NEG ESI produced a molecular ion of compound PNQ-332 at m/z 331.10 [M-H]^–⋅. One potential fragmentation pathway (blue arrow) begins with the loss of two methyl radicals 2[M-CH₃]^–⋅ at C₉ and C₈ of the two methoxy groups to generate ions at m/z 315.98 (base peak) and 301.12, respectively (Figure 3F). The ion at m/z 301.12 could lose a methyl radical [M-CH₃]^–⋅ and proton radical [M-H]^–⋅ to yield an ion at m/z 284.91, after which the elimination of three carbonyl groups 3[M-CO]^–⋅ generates ions at m/z 256.98, 229.12, and 200.94. The m/z 301.12 ion could alternatively lose a carbonyl group [M-CO]^–⋅ to yield an ion at m/z 272.87, followed by the loss of either two methyl radicals 2[M-CH₃]^–⋅ to yield an ion at m/z 242.76 or the loss of an acetaldehyde group [M-C₂H₄O]^–⋅ by rearrangement and two carbonyl groups 2[M-CO]^–⋅ to generate ions at m/z 229.12, 200.94, and 172.96, respectively. In another potential pathway (red arrow), the ion at m/z 331.10 might be first be rearranged and lose an acetaldehyde group [M-C₂H₄O]^–⋅ to generate an ion at m/z 287.96 and further lose two methyl radicals 2[M-CH₃]^–⋅ and three carbonyl groups 3[M-CO]^–⋅ to yield ions at m/z 256.98, 229.12, 200.94, and 172.96, respectively.
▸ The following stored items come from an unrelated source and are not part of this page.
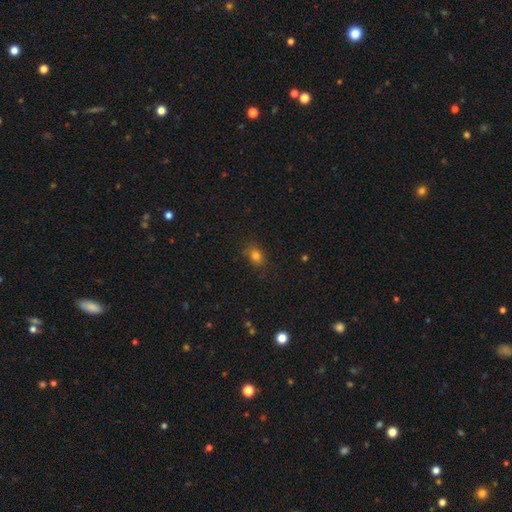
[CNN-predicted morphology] Smooth or featured? Predicted: smooth (p=0.79). How rounded? Predicted: in between (p=0.56). Merging? Predicted: none (p=0.78).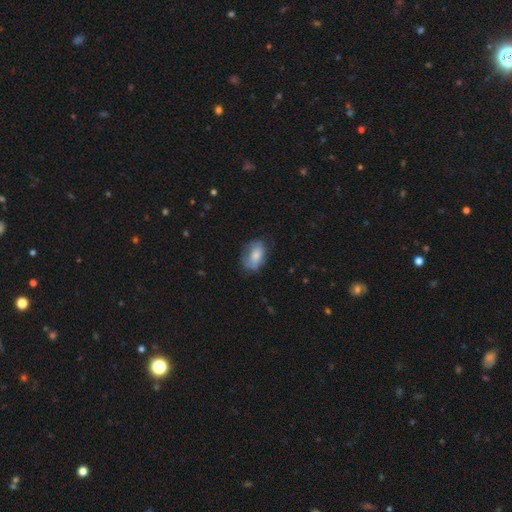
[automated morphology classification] smooth-or-featured: smooth: 75% | featured or disk: 18% | star or artifact: 7%
  how-rounded: in between: 88% | round: 10% | cigar-shaped: 2%
  merging: none: 59% | minor disturbance: 28% | major disturbance: 11% | merger: 2%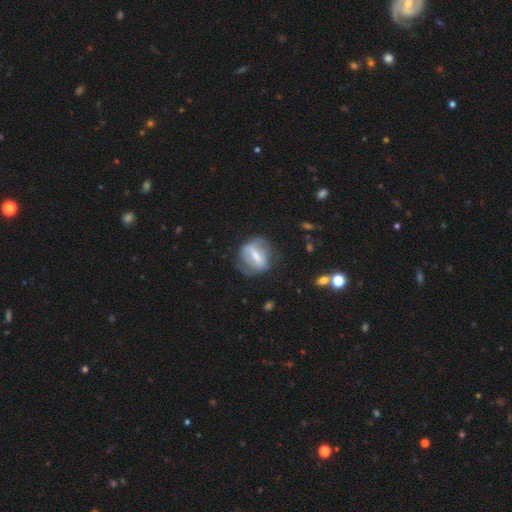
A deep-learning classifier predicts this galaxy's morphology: Smooth or featured?
  - featured or disk: 56% *
  - smooth: 36%
  - star or artifact: 8%
Edge-on disk?
  - no: 88% *
  - yes: 12%
Merging?
  - none: 59% *
  - minor disturbance: 24%
  - major disturbance: 15%
  - merger: 2%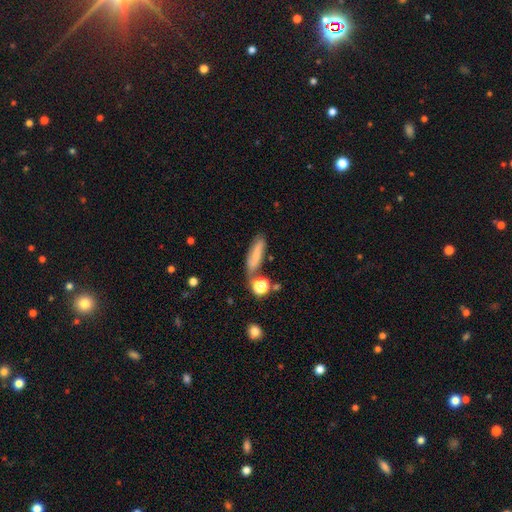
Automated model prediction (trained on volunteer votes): Smooth or featured: smooth — 61% (featured or disk — 29%)
How rounded: cigar-shaped — 53% (in between — 41%)
Merging: none — 58% (minor disturbance — 22%)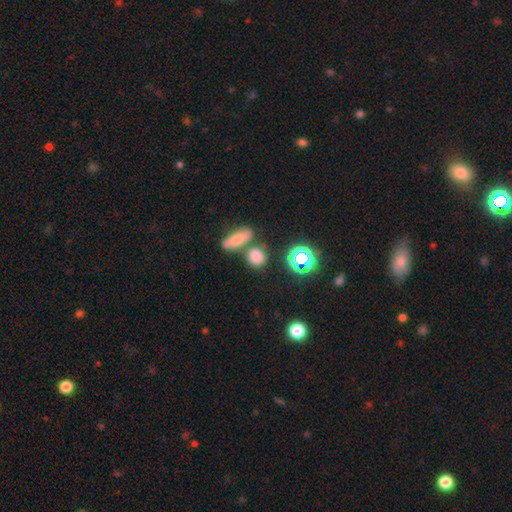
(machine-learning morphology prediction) type=smooth (71%); roundness=round (64%); merging=none (68%).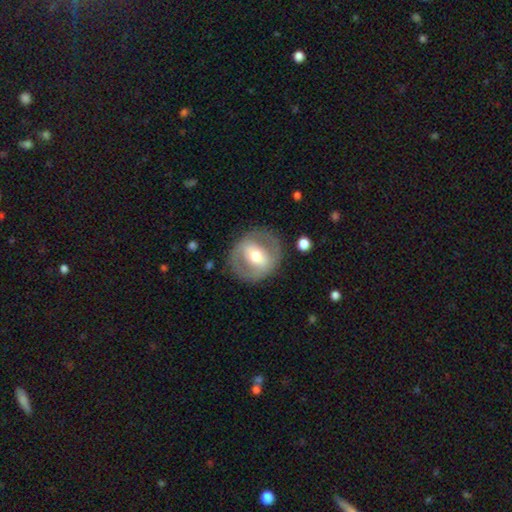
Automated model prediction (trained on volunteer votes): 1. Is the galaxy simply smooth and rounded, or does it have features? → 59% featured or disk, 35% smooth, 6% star or artifact.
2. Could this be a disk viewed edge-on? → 94% no, 6% yes.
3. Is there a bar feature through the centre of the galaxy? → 35% weak, 34% strong, 30% no.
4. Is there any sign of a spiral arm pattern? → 66% no, 34% yes.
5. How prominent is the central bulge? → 69% moderate, 15% large, 13% small, 1% dominant, 1% none.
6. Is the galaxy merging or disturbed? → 80% none, 12% minor disturbance, 7% major disturbance, 1% merger.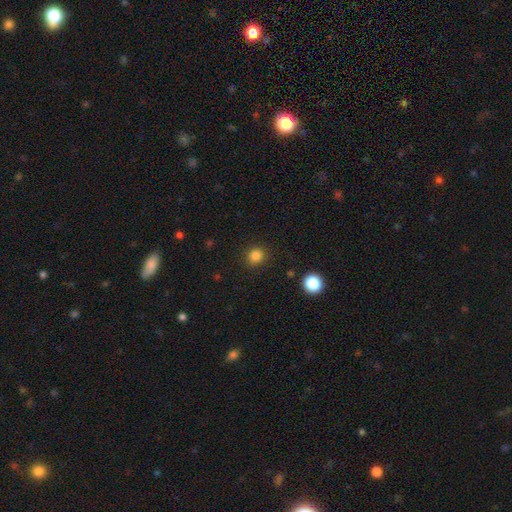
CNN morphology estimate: smooth 83%, star or artifact 13%, featured or disk 4%. Down the decision tree: how rounded — round (91%); merging — none (90%).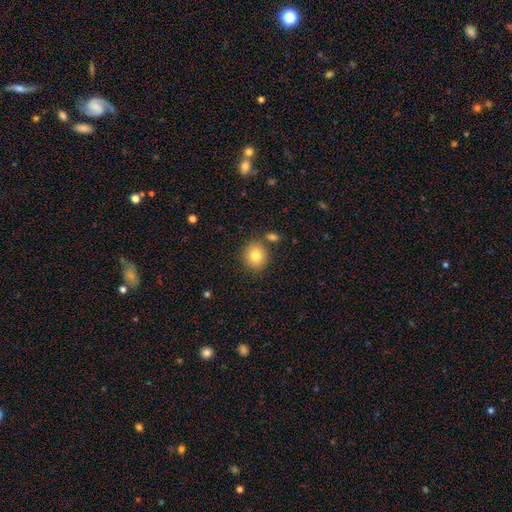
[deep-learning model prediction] Smooth or featured: smooth — 81% (star or artifact — 10%)
How rounded: round — 81% (in between — 18%)
Merging: none — 80% (minor disturbance — 9%)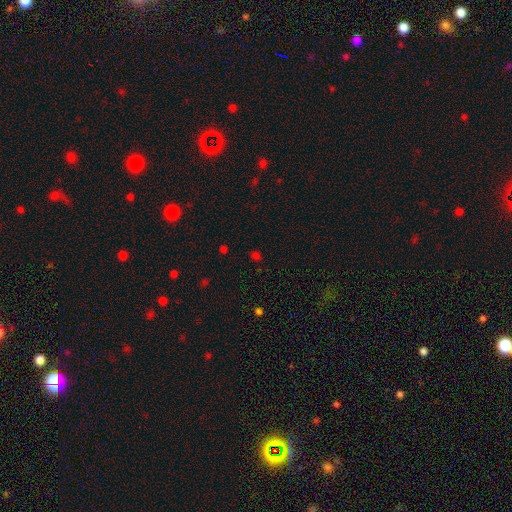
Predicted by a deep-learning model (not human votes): smooth-or-featured: smooth: 51% | star or artifact: 43% | featured or disk: 6%
  how-rounded: round: 59% | in between: 39% | cigar-shaped: 2%
  merging: none: 80% | minor disturbance: 12% | major disturbance: 5% | merger: 3%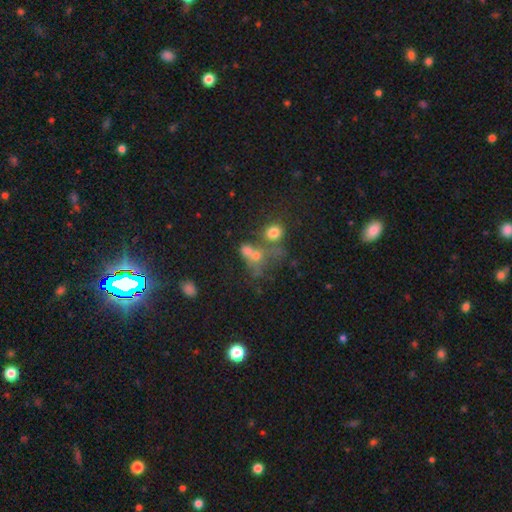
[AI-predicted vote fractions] smooth 56%, featured or disk 24%, star or artifact 21%. Down the decision tree: how rounded — round (52%); merging — merger (50%).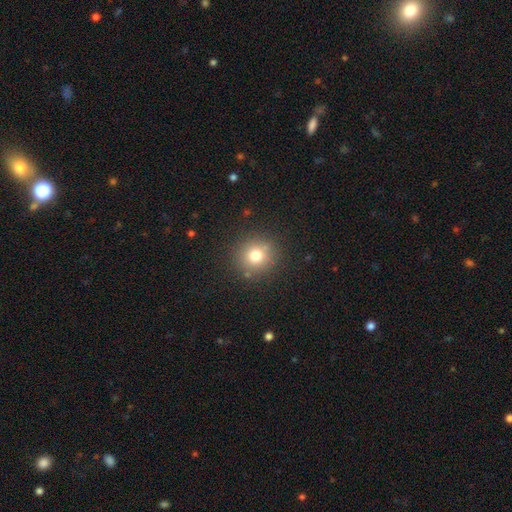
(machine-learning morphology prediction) type=smooth (77%); roundness=round (91%); merging=none (85%).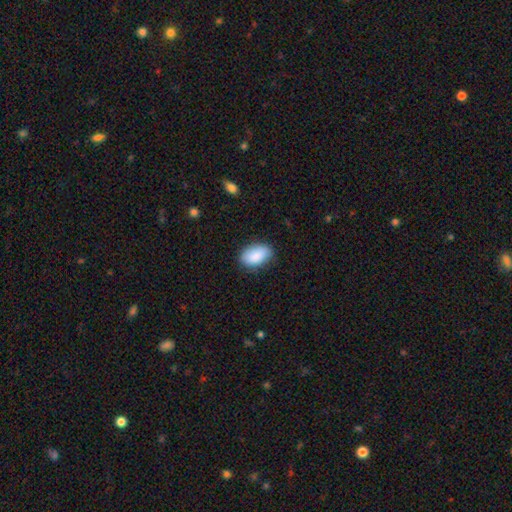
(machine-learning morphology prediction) smooth_or_featured: smooth (p=0.89) [alt: star or artifact p=0.06]
how_rounded: in between (p=0.93) [alt: round p=0.06]
merging: none (p=0.83) [alt: minor disturbance p=0.13]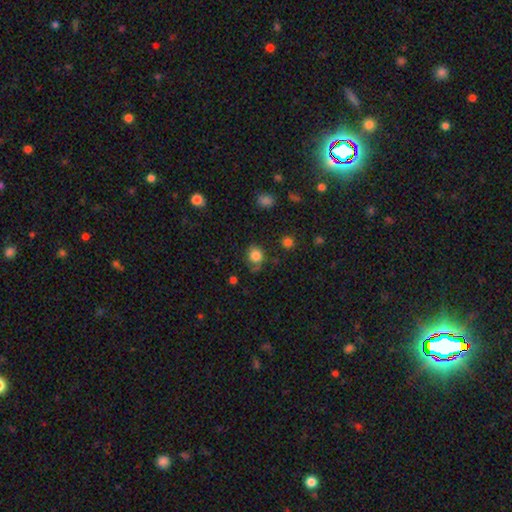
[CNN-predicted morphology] smooth 81%, star or artifact 11%, featured or disk 8%. Down the decision tree: how rounded — round (72%); merging — none (63%).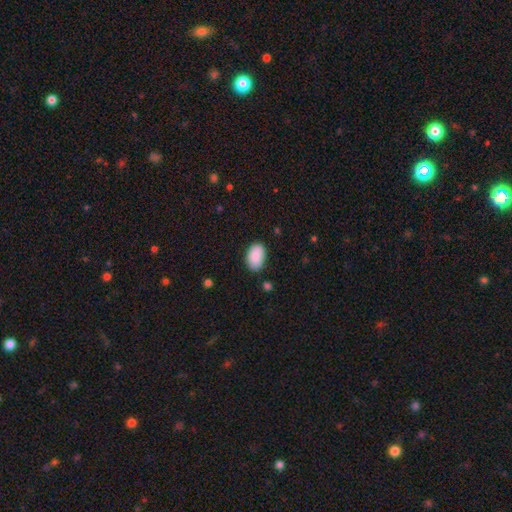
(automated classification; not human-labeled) A smooth galaxy with no disk features (89%) that is in between round and cigar-shaped (92%).

Vote fractions:
- Smooth or featured? smooth: 89% / star or artifact: 6% / featured or disk: 4%
- How rounded? in between: 92% / round: 7% / cigar-shaped: 1%
- Merging? none: 82% / minor disturbance: 14% / major disturbance: 3% / merger: 2%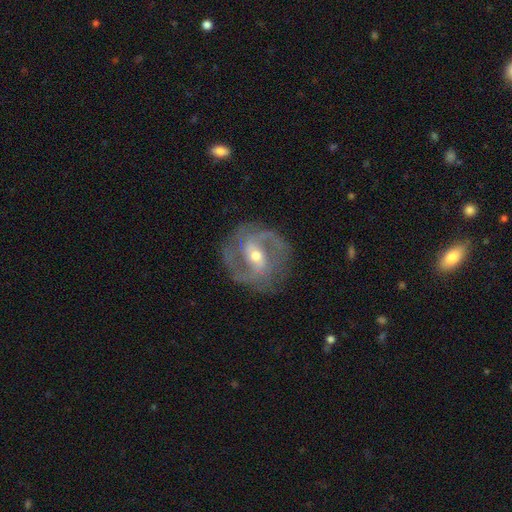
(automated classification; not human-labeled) Morphology: type=featured or disk (87%); edge-on=no (97%); bar=weak (43%); spiral arms=yes (93%); winding=medium (53%); arm count=2 (80%); bulge=moderate (56%); merging=none (77%).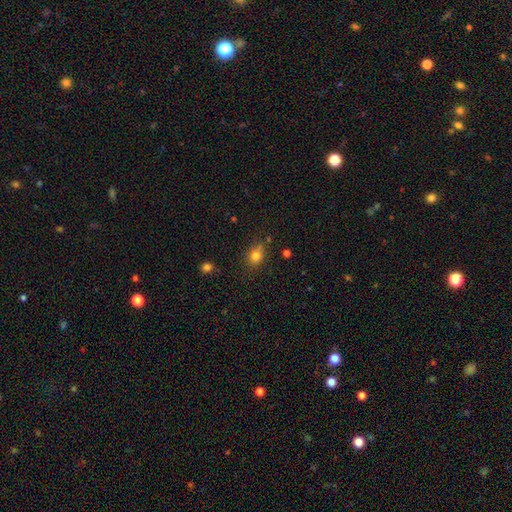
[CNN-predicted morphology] Smooth or featured?
  - smooth: 79% *
  - star or artifact: 12%
  - featured or disk: 9%
How rounded?
  - in between: 57% *
  - round: 41%
  - cigar-shaped: 2%
Merging?
  - none: 68% *
  - minor disturbance: 22%
  - merger: 5%
  - major disturbance: 5%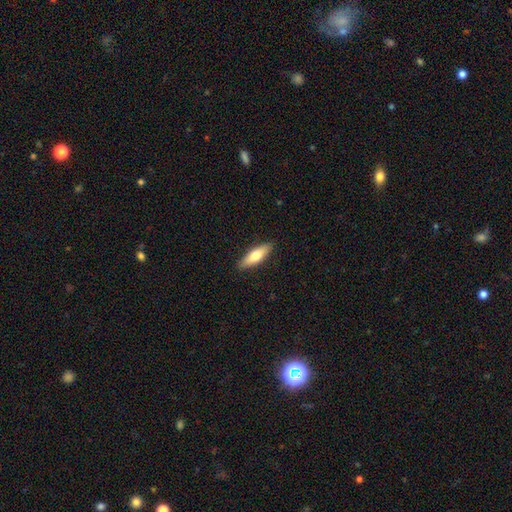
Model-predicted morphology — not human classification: smooth_or_featured: smooth (p=0.63) [alt: featured or disk p=0.32]
how_rounded: cigar-shaped (p=0.52) [alt: in between p=0.46]
merging: none (p=0.90) [alt: minor disturbance p=0.08]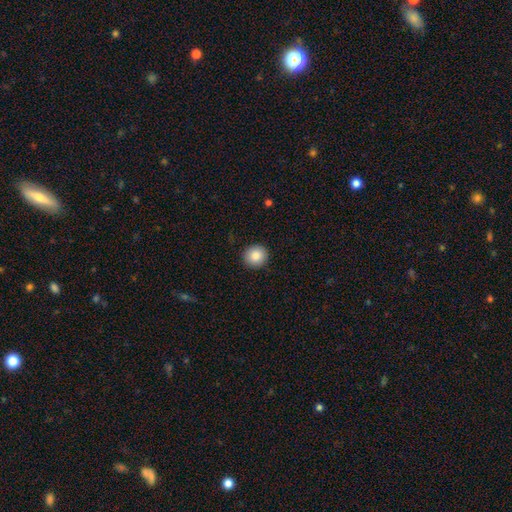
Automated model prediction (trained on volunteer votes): Morphology: type=smooth (86%); roundness=round (93%); merging=none (92%).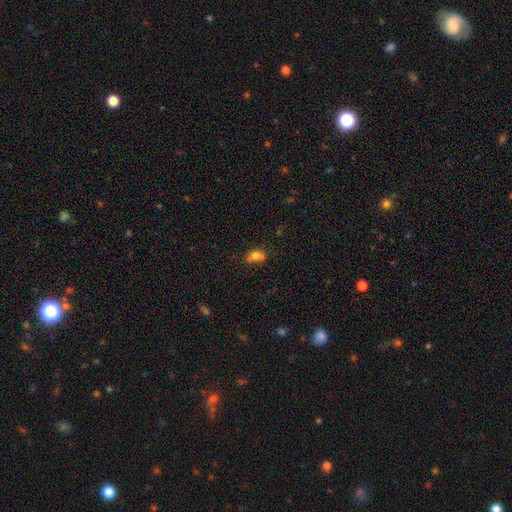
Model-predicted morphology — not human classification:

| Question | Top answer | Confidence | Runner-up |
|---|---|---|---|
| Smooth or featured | smooth | 72% | featured or disk (16%) |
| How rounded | in between | 72% | round (24%) |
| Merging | none | 44% | minor disturbance (26%) |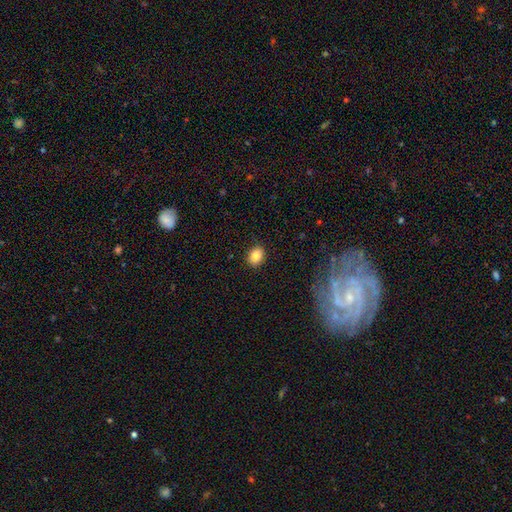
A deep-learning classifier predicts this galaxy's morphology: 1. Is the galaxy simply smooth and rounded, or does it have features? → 85% smooth, 9% star or artifact, 6% featured or disk.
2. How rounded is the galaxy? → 59% in between, 40% round, 1% cigar-shaped.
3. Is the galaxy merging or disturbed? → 88% none, 9% minor disturbance, 2% major disturbance, 1% merger.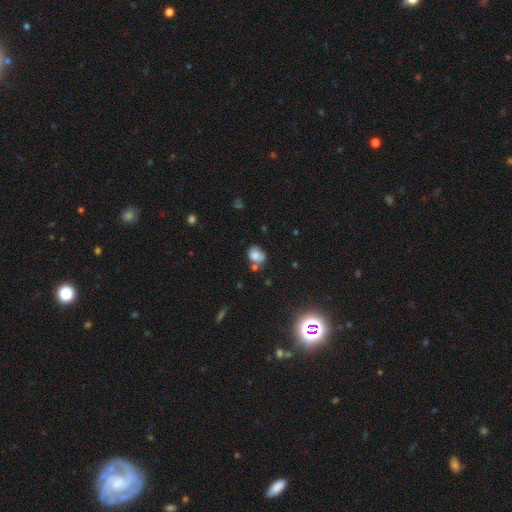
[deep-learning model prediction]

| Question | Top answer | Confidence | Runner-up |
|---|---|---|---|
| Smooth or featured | smooth | 77% | featured or disk (12%) |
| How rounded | in between | 52% | round (46%) |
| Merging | none | 52% | minor disturbance (21%) |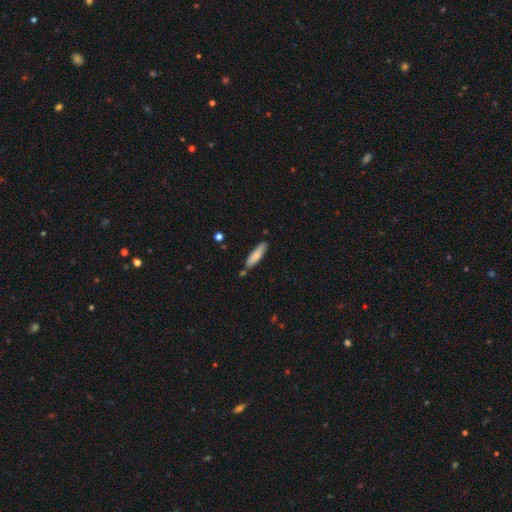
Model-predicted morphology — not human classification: A smooth galaxy with no disk features (79%) that is cigar-shaped (74%).

Vote fractions:
- Smooth or featured? smooth: 79% / featured or disk: 15% / star or artifact: 6%
- How rounded? cigar-shaped: 74% / in between: 24% / round: 1%
- Merging? none: 78% / minor disturbance: 14% / merger: 5% / major disturbance: 2%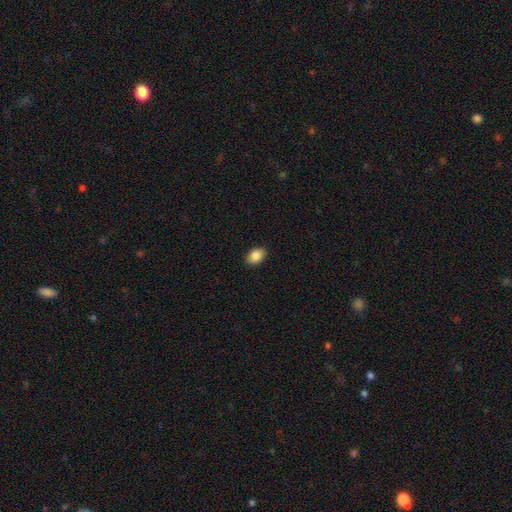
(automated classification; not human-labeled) A smooth galaxy with no disk features (87%) that is in between round and cigar-shaped (82%).

Vote fractions:
- Smooth or featured? smooth: 87% / star or artifact: 8% / featured or disk: 5%
- How rounded? in between: 82% / round: 17% / cigar-shaped: 1%
- Merging? none: 90% / minor disturbance: 7% / major disturbance: 2% / merger: 1%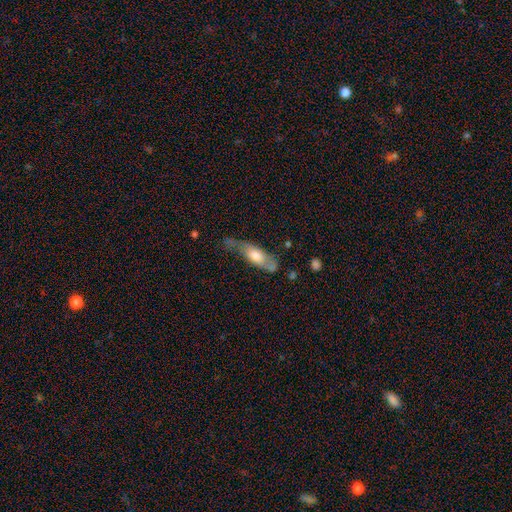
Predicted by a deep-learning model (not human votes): The model was most divided on "smooth or featured": featured or disk: 49%, smooth: 45%, star or artifact: 6%. Remaining: merging — none (44%).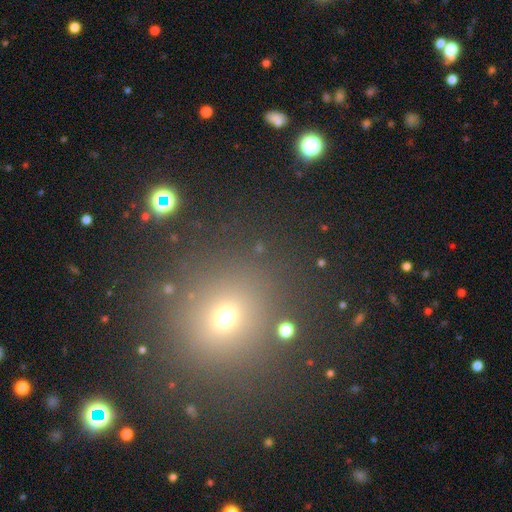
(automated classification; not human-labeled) Q: Smooth or featured?
A: smooth (52%); runner-up: star or artifact (39%)
Q: How rounded?
A: round (90%); runner-up: in between (9%)
Q: Merging?
A: none (88%); runner-up: minor disturbance (6%)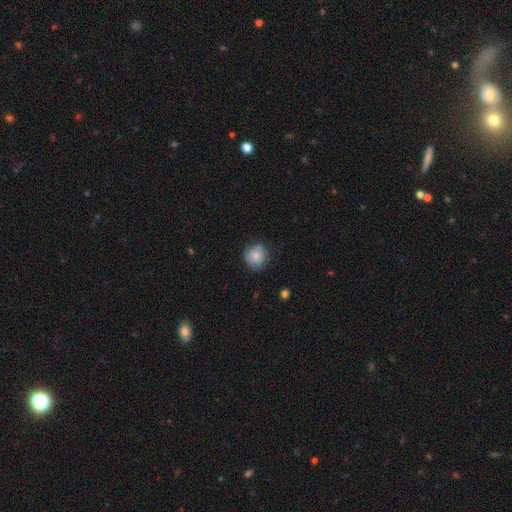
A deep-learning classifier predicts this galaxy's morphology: This is likely a smooth galaxy (78%). How rounded: clearly round (88%). Merging: likely none (72%).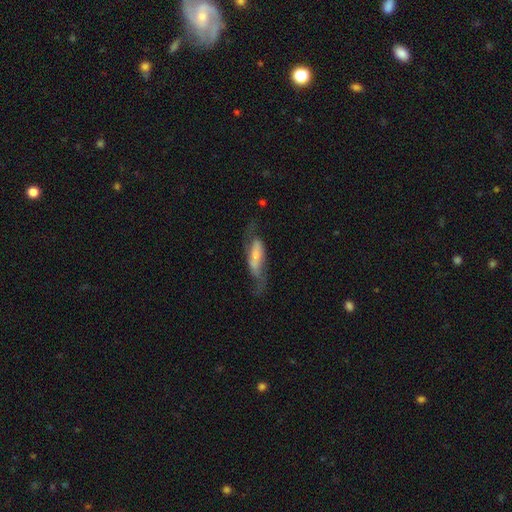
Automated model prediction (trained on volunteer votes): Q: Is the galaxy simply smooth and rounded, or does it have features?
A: featured or disk — 63%.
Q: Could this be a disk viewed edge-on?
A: no — 78%.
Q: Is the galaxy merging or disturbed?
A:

In summary, the fragmentation mechanism of all PNQs by NEG ESI-MS/MS likely followed one of product two pathways (Figure 4). In the first pathway, if the PNQ molecule contains an aromatic ring with a methoxy group, the methyl radical of the methoxy group will be eliminated to generate a keto group. On the other hand, if there is no methoxy group on an aromatic ring, the methyl group on the pyrano ring will be eliminated instead. It may successively lose a methyl radical [M-CH₃]^–⋅, carbonyl group [M-CO]^–⋅, or H-shift to generate a stable product ion. In an alternative fragmentation pathway, the precursor ion could undergo rearrangement by loss of an acetaldehyde group [M-C₂H₄O]^–⋅ and may then successively lose a methyl radical [M-CH₃]^–⋅, carbonyl group [M-CO]^–⋅, or H-shift to generate a stable product ion.

FIGURE 4

Figure 4. A generalized fragmentation mechanism for the target metabolites.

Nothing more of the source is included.